What better way to strike out against Hollywood's lack of diversity than with a film chronicling one of the most explosive moments in African-American history? That challenge was taken up by Nate Parker a few years ago when he began developing The Birth of a Nation, a film about the bloody, violent slave revolt led by Nat Turner in 1831. It debuted at Sundance earlier this year to tremendous fanfare (my review was a bit more even-tempered, I think) and secured the biggest deal in festival history, going to Fox Searchlight for an incredible $14M.

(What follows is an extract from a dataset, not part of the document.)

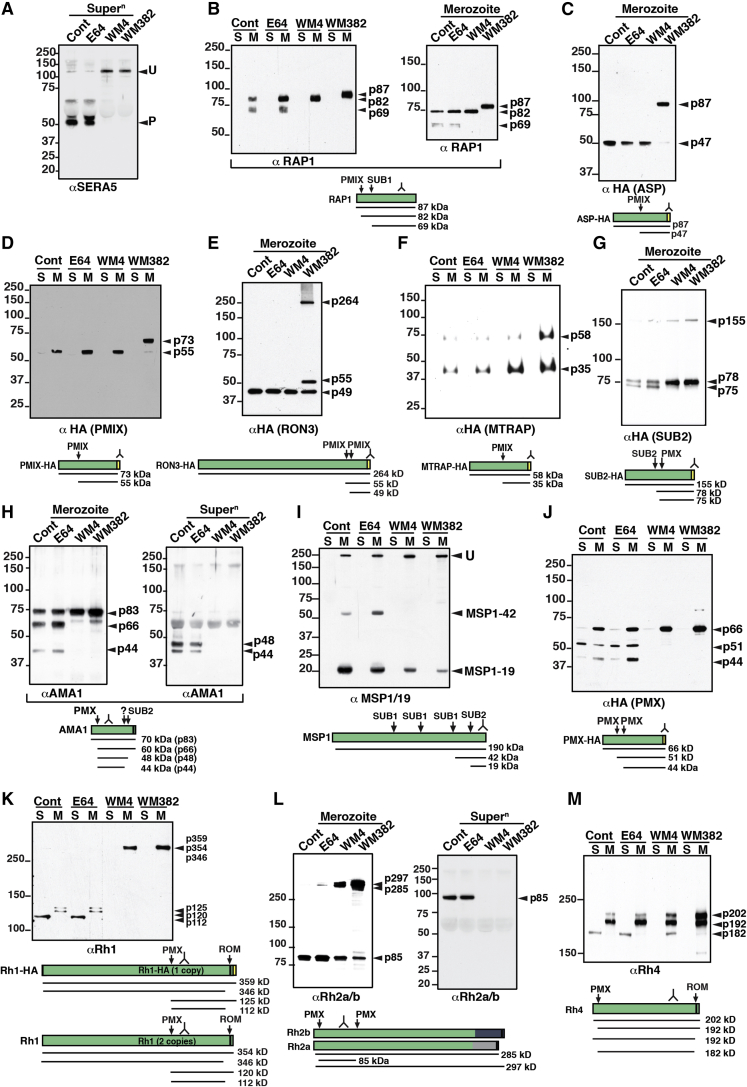
PMIX and PMX Process Invasion Proteins(A) SERA5 processing inhibited by WM4 and WM382.(B) RAP1 processed by PMIX and SUB1 (left) and separated further for merozoites (right).(C) Merozoites probed with αASP inhibited by WM382.(D) PMIX autocatalytically processed and inhibited by WM382.(E) RON3 processing inhibited by WM382.(F) MTRAP processing inhibited by WM382.(G) SUB2 processing by PMX.(H) αAMA1 detection after treatment with E64, WM4, and WM382. Left: merozoites. Right: supernatant.(I) MSP1 detection (αMSP1/19) from merozoites treated with E64, WM4, and WM382.(J) PMX autocatalytically processed and inhibited by WM4 and WM382.(K) Rh1 processed by PMX. W2mef-HA parasites have three Rh1 genes with one HA tagged.(L). Rh2a/b are processed by PMX. Left: merozoites. Right: supernatants. Rh2a and Rh2b are identical but differ at C terminus (blue and gray domains).(M) Rh4 (αRh4) processed by PMX.A summary schematic for each protein is shown (HA-tag, yellow box; transmembrane, black box. Supernatants (Supern or S) released from merozoites. M, merozoites. Position of detecting antibody signified by . Molecular weight kDa.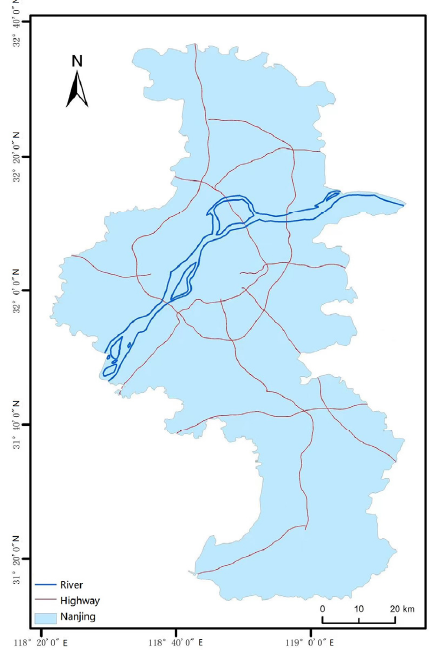
Figure 3. Highway and river buffer zone in Nanjing.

Was the money worth it? Certainly the distributor thinks so since it's being released right in the heart of awards season where it's guaranteed to capitalize on all of the #OscarsSoWhite controversy that will undoubtedly begin anew. But how will audiences respond to a film that attempts to humanize a man responsible for the murders of dozens, some who were slave owners and some who weren't? Turner addressed some of those questions in my interview with him from Park City, but you can get a glimpse at his approach in the latest trailer. Parker wrote, directed, and starred as Turner in the film, joined by Armie Hammer, Penelope Ann Miller, Dwight Henry, Gabrielle Union, Jackie Earle Haley, and more. Here's the official synopsis:
Set against the antebellum South, THE BIRTH OF A NATION follows Nat Turner (Nate Parker), a literate slave and preacher, whose financially strained owner, Samuel Turner (Armie Hammer), accepts an offer to use Nat’s preaching to subdue unruly slaves. As he witnesses countless atrocities – against himself and his fellow slaves – Nat orchestrates an uprising in the hopes of leading his people to freedom.
The Birth of a Nation hits theaters on October 7th.